Baghdad struggles to reinvent itself

Tuesday, January 27, 2004

BAGHDAD, Iraq -- There's hardly a street without a mound of festering garbage or a puddle of sewage. Crime is rampant. Gray concrete blast barriers and coils of barbed wire are everywhere. Power cuts of up to 12 hours a day are routine. Fuel shortages are common.

Traffic is gridlocked for most of the day, but the streets are deserted soon after nightfall. Sporadic gunfire is often heard late at night. Prices are soaring.

Once the capital of a glorious medieval empire and more recently a city known for its Soviet-style order, wide boulevards and grand monuments, today's Baghdad encases the pains of a nation struggling to adjust to new realities, recover from three wars and cope with fears of ongoing violence.

"This is the saddest city in the world," lamented one resident, Qasim al-Sabti.

Life here is not entirely bleak, especially for those who ran afoul of Saddam Hussein's brutal dictatorship.

"I can freely live now. I don't expect anyone to knock on my door at dawn and take me away to prison and I can sue anyone who does me an injustice," said Hussein al-Jaaf, an education official and newspaper columnist who spent seven months in an underground jail cell during Saddam's reign.

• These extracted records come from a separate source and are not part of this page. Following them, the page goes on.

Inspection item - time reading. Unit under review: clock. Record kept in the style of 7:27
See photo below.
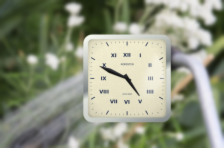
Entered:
4:49
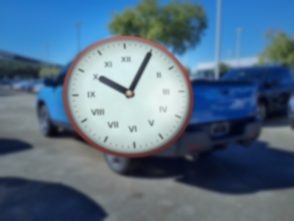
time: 10:05
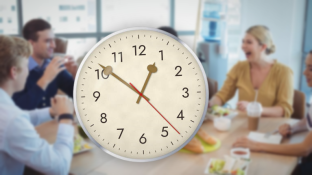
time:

The defeat of the regime nine months ago and the end of U.N. sanctions have opened up Iraq to foreign consumer goods once only available to the political elite.

'Still has a pulse'

However, with soaring unemployment, parts of Baghdad have been taken over by armies of street hawkers, mostly children, offering anything from gasoline, to propane, American cigarettes and bananas. Armed security guards are a fixture, as are money changers doing business from behind rickety tables or men charging by the minute to use satellite phones.

"Baghdad has fallen into a dark age, but it still has a pulse," said painter Nouri al-Rawi, 75. "We are being tested again."

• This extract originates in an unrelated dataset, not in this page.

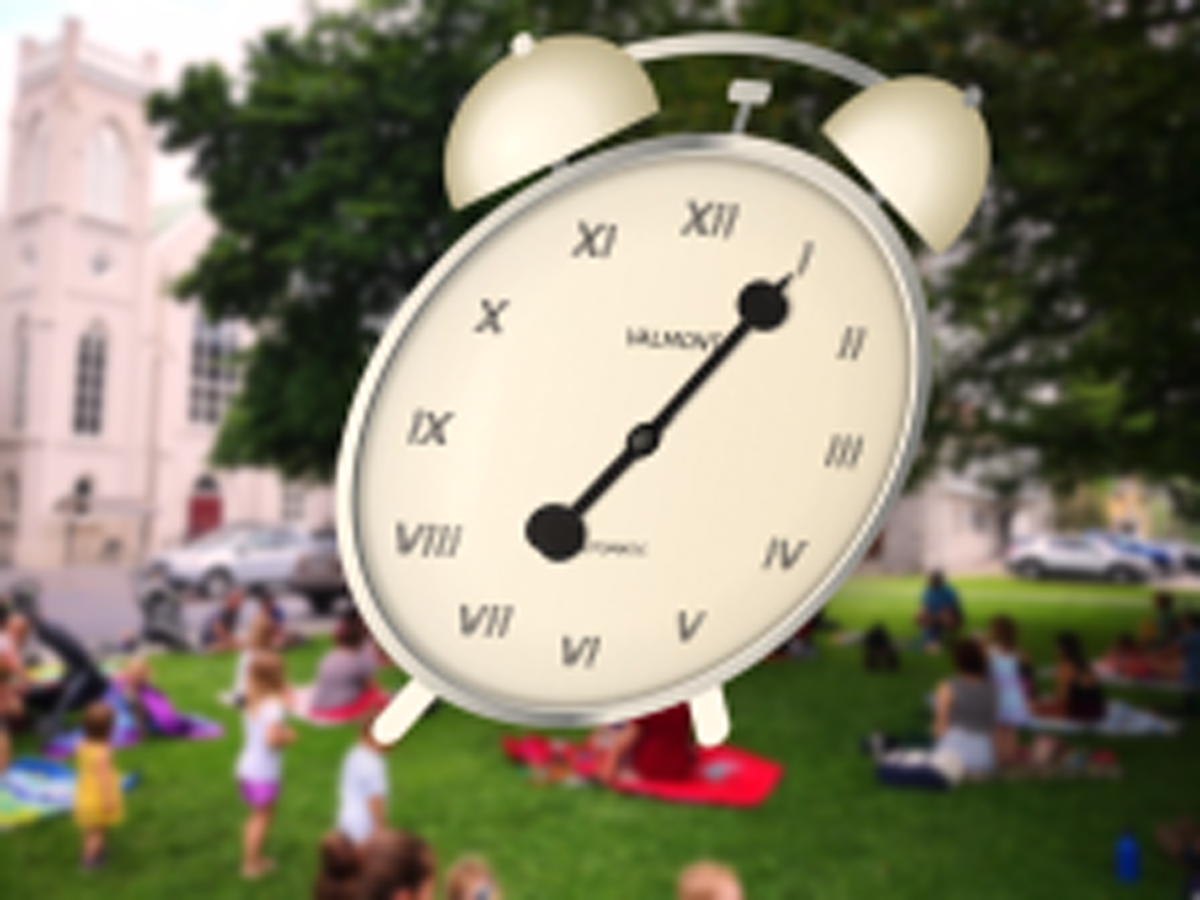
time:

With garbage collection erratic, Baghdadis have taken to scrawling graffiti on outside walls urging people not to dump their refuse near their homes.

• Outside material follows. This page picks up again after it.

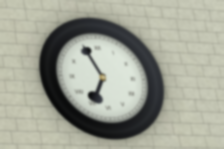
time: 6:56
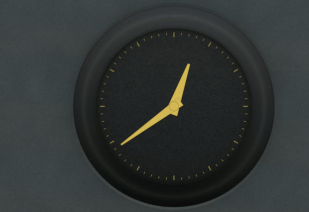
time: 12:39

Some Baghdadis trace the city's decline to long before the arrival of the Americans. Iraq's 1990 invasion of Kuwait, followed by the 1991 defeat in the Gulf War, brought U.N. sanctions that crippled the economy and reduced most Iraqis to poverty. Crime and corruption flourished.

Others, however, blame the Americans either for the current miseries or for not reversing them.

U.S. officials insist many of the inconveniences are growing pains as the society transforms from autocracy to democracy.

In December, for example, gasoline supplies ran low, forcing Iraqis to wait for hours in mile-long lines. The days of the long gas station lines are over. But traffic congestion has not abated.

"I have not moved a single centimeter in 30 minutes," said Khidr Nasser, his taxi stuck in traffic. "I still make enough to feed myself, wife and two children, but I cannot afford repairs."